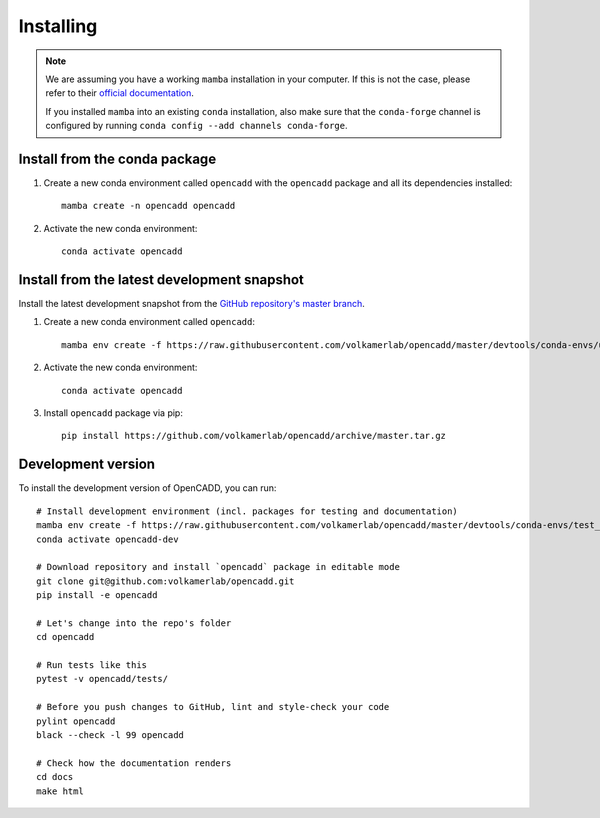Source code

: Installing
==========

.. note::

    We are assuming you have a working ``mamba`` installation in your computer. 
    If this is not the case, please refer to their `official documentation <https://mamba.readthedocs.io/en/latest/installation.html#mamba>`_. 

    If you installed ``mamba`` into an existing ``conda`` installation, also make sure that the ``conda-forge`` channel is configured by running ``conda config --add channels conda-forge``.


Install from the conda package
------------------------------

1. Create a new conda environment called ``opencadd`` with the ``opencadd`` package and all its dependencies installed::

    mamba create -n opencadd opencadd

2. Activate the new conda environment::

    conda activate opencadd

.. 3. Test that your installation works::

    superposer -h


Install from the latest development snapshot
--------------------------------------------

Install the latest development snapshot from the `GitHub repository's master branch <https://github.com/volkamerlab/opencadd>`_.


1. Create a new conda environment called ``opencadd``::

    mamba env create -f https://raw.githubusercontent.com/volkamerlab/opencadd/master/devtools/conda-envs/user_env.yaml

2. Activate the new conda environment::

    conda activate opencadd

3. Install ``opencadd`` package via pip::

    pip install https://github.com/volkamerlab/opencadd/archive/master.tar.gz

.. 4. Test that your installation works::

    superposer -h


Development version
-------------------

To install the development version of OpenCADD, you can run::

    # Install development environment (incl. packages for testing and documentation)
    mamba env create -f https://raw.githubusercontent.com/volkamerlab/opencadd/master/devtools/conda-envs/test_env.yaml -n opencadd-dev
    conda activate opencadd-dev
    
    # Download repository and install `opencadd` package in editable mode
    git clone git@github.com:volkamerlab/opencadd.git
    pip install -e opencadd

    # Let's change into the repo's folder
    cd opencadd
    
    # Run tests like this
    pytest -v opencadd/tests/

    # Before you push changes to GitHub, lint and style-check your code
    pylint opencadd
    black --check -l 99 opencadd

    # Check how the documentation renders
    cd docs
    make html
    
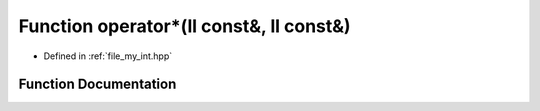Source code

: .. _exhale_function_my__int_8hpp_1af2b3846e8acafcb6f3213db0c0036252:

Function operator\*(ll const&, ll const&)
=========================================

- Defined in :ref:`file_my_int.hpp`


Function Documentation
----------------------


.. doxygenfunction:: operator*(ll const&, ll const&)
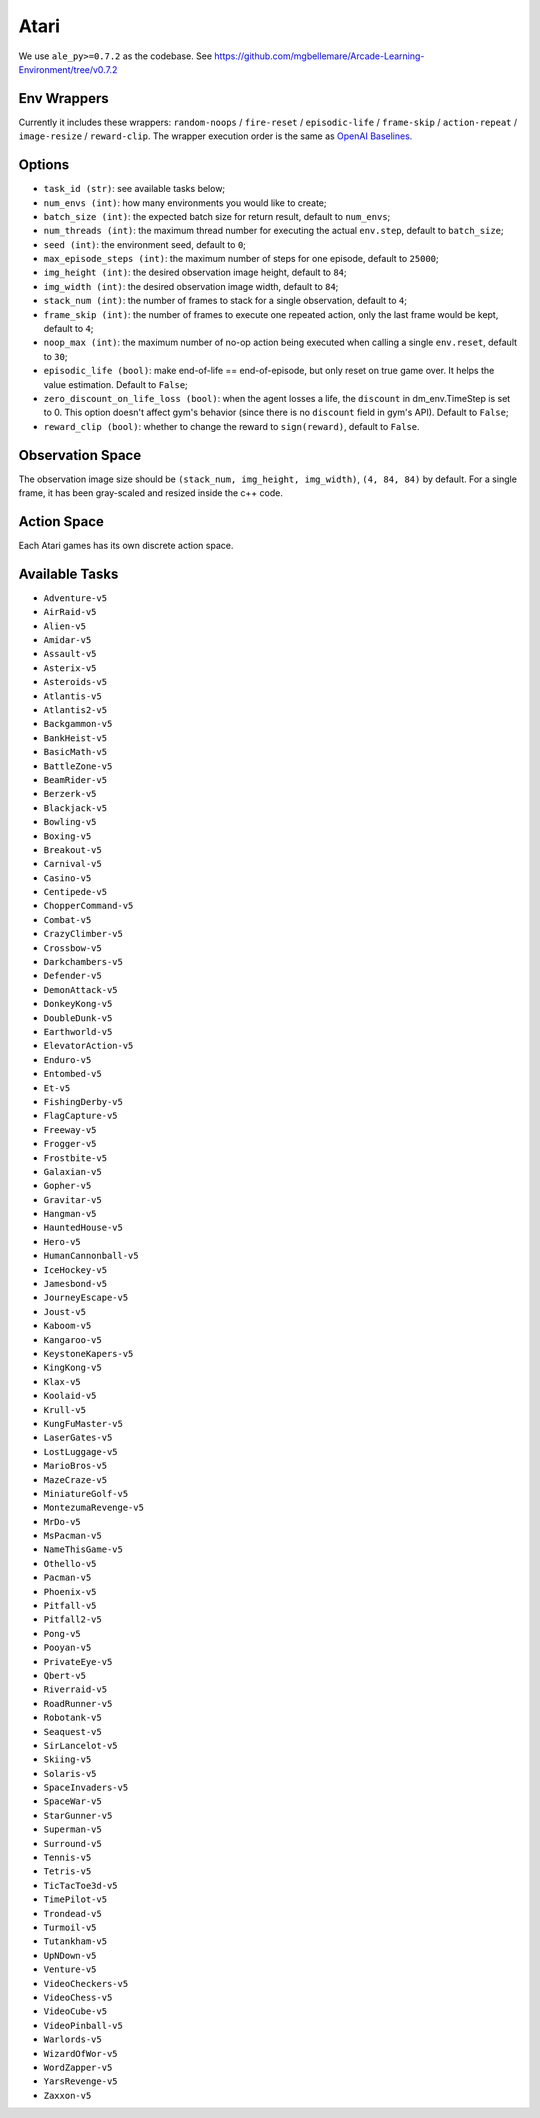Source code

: Atari
=====

We use ``ale_py>=0.7.2`` as the codebase.
See https://github.com/mgbellemare/Arcade-Learning-Environment/tree/v0.7.2


Env Wrappers
------------

Currently it includes these wrappers: ``random-noops`` / ``fire-reset`` /
``episodic-life`` / ``frame-skip`` / ``action-repeat`` / ``image-resize`` /
``reward-clip``. The wrapper execution order is the same as
`OpenAI Baselines <https://github.com/openai/baselines/blob/master/baselines/common/atari_wrappers.py>`_.


Options
-------

* ``task_id (str)``: see available tasks below;
* ``num_envs (int)``: how many environments you would like to create;
* ``batch_size (int)``: the expected batch size for return result, default to
  ``num_envs``;
* ``num_threads (int)``: the maximum thread number for executing the actual
  ``env.step``, default to ``batch_size``;
* ``seed (int)``: the environment seed, default to ``0``;
* ``max_episode_steps (int)``: the maximum number of steps for one episode,
  default to ``25000``;
* ``img_height (int)``: the desired observation image height, default to
  ``84``;
* ``img_width (int)``: the desired observation image width, default to ``84``;
* ``stack_num (int)``: the number of frames to stack for a single observation,
  default to ``4``;
* ``frame_skip (int)``: the number of frames to execute one repeated action,
  only the last frame would be kept, default to ``4``;
* ``noop_max (int)``: the maximum number of no-op action being executed when
  calling a single ``env.reset``, default to ``30``;
* ``episodic_life (bool)``: make end-of-life == end-of-episode, but only reset
  on true game over. It helps the value estimation. Default to ``False``;
* ``zero_discount_on_life_loss (bool)``: when the agent losses a life, the
  ``discount`` in dm_env.TimeStep is set to 0. This option doesn't affect gym's
  behavior (since there is no ``discount`` field in gym's API). Default to
  ``False``;
* ``reward_clip (bool)``: whether to change the reward to ``sign(reward)``,
  default to ``False``.

Observation Space
-----------------

The observation image size should be ``(stack_num, img_height, img_width)``,
``(4, 84, 84)`` by default. For a single frame, it has been gray-scaled and
resized inside the c++ code.


Action Space
------------

Each Atari games has its own discrete action space.


Available Tasks
---------------

* ``Adventure-v5``
* ``AirRaid-v5``
* ``Alien-v5``
* ``Amidar-v5``
* ``Assault-v5``
* ``Asterix-v5``
* ``Asteroids-v5``
* ``Atlantis-v5``
* ``Atlantis2-v5``
* ``Backgammon-v5``
* ``BankHeist-v5``
* ``BasicMath-v5``
* ``BattleZone-v5``
* ``BeamRider-v5``
* ``Berzerk-v5``
* ``Blackjack-v5``
* ``Bowling-v5``
* ``Boxing-v5``
* ``Breakout-v5``
* ``Carnival-v5``
* ``Casino-v5``
* ``Centipede-v5``
* ``ChopperCommand-v5``
* ``Combat-v5``
* ``CrazyClimber-v5``
* ``Crossbow-v5``
* ``Darkchambers-v5``
* ``Defender-v5``
* ``DemonAttack-v5``
* ``DonkeyKong-v5``
* ``DoubleDunk-v5``
* ``Earthworld-v5``
* ``ElevatorAction-v5``
* ``Enduro-v5``
* ``Entombed-v5``
* ``Et-v5``
* ``FishingDerby-v5``
* ``FlagCapture-v5``
* ``Freeway-v5``
* ``Frogger-v5``
* ``Frostbite-v5``
* ``Galaxian-v5``
* ``Gopher-v5``
* ``Gravitar-v5``
* ``Hangman-v5``
* ``HauntedHouse-v5``
* ``Hero-v5``
* ``HumanCannonball-v5``
* ``IceHockey-v5``
* ``Jamesbond-v5``
* ``JourneyEscape-v5``
* ``Joust-v5``
* ``Kaboom-v5``
* ``Kangaroo-v5``
* ``KeystoneKapers-v5``
* ``KingKong-v5``
* ``Klax-v5``
* ``Koolaid-v5``
* ``Krull-v5``
* ``KungFuMaster-v5``
* ``LaserGates-v5``
* ``LostLuggage-v5``
* ``MarioBros-v5``
* ``MazeCraze-v5``
* ``MiniatureGolf-v5``
* ``MontezumaRevenge-v5``
* ``MrDo-v5``
* ``MsPacman-v5``
* ``NameThisGame-v5``
* ``Othello-v5``
* ``Pacman-v5``
* ``Phoenix-v5``
* ``Pitfall-v5``
* ``Pitfall2-v5``
* ``Pong-v5``
* ``Pooyan-v5``
* ``PrivateEye-v5``
* ``Qbert-v5``
* ``Riverraid-v5``
* ``RoadRunner-v5``
* ``Robotank-v5``
* ``Seaquest-v5``
* ``SirLancelot-v5``
* ``Skiing-v5``
* ``Solaris-v5``
* ``SpaceInvaders-v5``
* ``SpaceWar-v5``
* ``StarGunner-v5``
* ``Superman-v5``
* ``Surround-v5``
* ``Tennis-v5``
* ``Tetris-v5``
* ``TicTacToe3d-v5``
* ``TimePilot-v5``
* ``Trondead-v5``
* ``Turmoil-v5``
* ``Tutankham-v5``
* ``UpNDown-v5``
* ``Venture-v5``
* ``VideoCheckers-v5``
* ``VideoChess-v5``
* ``VideoCube-v5``
* ``VideoPinball-v5``
* ``Warlords-v5``
* ``WizardOfWor-v5``
* ``WordZapper-v5``
* ``YarsRevenge-v5``
* ``Zaxxon-v5``
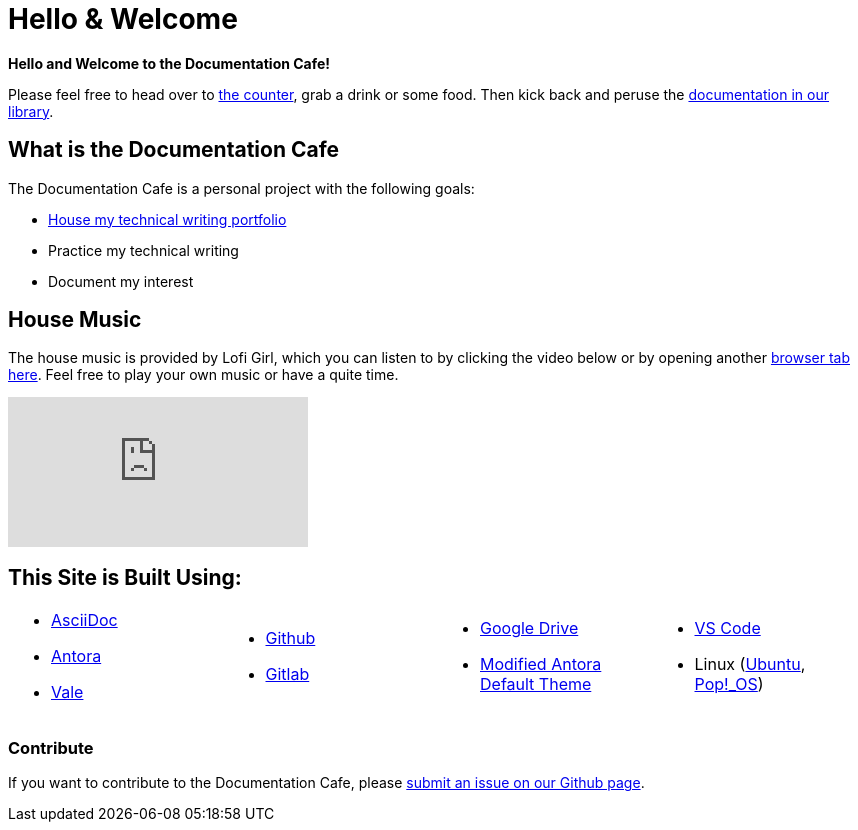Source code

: = Hello & Welcome

**Hello and Welcome to the Documentation Cafe!** 

Please feel free to head over to xref:ROOT:bar.adoc[the counter], grab a drink or some food. Then kick back and peruse the xref:ROOT:library.adoc[documentation in our library].  

== What is the Documentation Cafe
The Documentation Cafe is a personal project with the following goals:

* xref:portfolio.adoc[House my technical writing portfolio]
* Practice my technical writing
* Document my interest

== House Music
The house music is provided by Lofi Girl, which you can listen to by clicking the video below or by opening another https://youtu.be/jfKfPfyJRdk[ browser tab here, window=blank]. Feel free to play your own music or have a quite time. 

video::jfKfPfyJRdk[youtube]

== This Site is Built Using:
[cols="4", frame=none, grid=none] 
|===
a|* https://docs.asciidoctor.org[AsciiDoc, window=blank]
* https://docs.antora.org[Antora, window=blank]
* https://vale.sh[Vale]
a|* https://github.com[Github, window=blank]
* https://gitlab.com[Gitlab, window=blank]
a|* https://drive.google.com[Google Drive, window=blank]
* https://gitlab.com/antora/antora-ui-default[Modified Antora Default Theme, window=blank]
a|* https://code.visualstudio.com/[VS Code, window=blank]
* Linux (https://ubuntu.com/[Ubuntu, window=blank], https://pop.system76.com/[Pop!_OS, window=blank])
|===

=== Contribute
If you want to contribute to the Documentation Cafe, please https://github.com/IvyCap/documentation-cafe/issues/new[submit an issue on our Github page].

//==== Licsense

· · · ·

# WORK INSTRUCTIONS:
Read the lines above. Gather those in which the string "from" is found.

# EXERCISE SOLUTION:
Install from the conda package
Install from the latest development snapshot
Install the latest development snapshot from the `GitHub repository's master branch <https://github.com/volkamerlab/opencadd>`_.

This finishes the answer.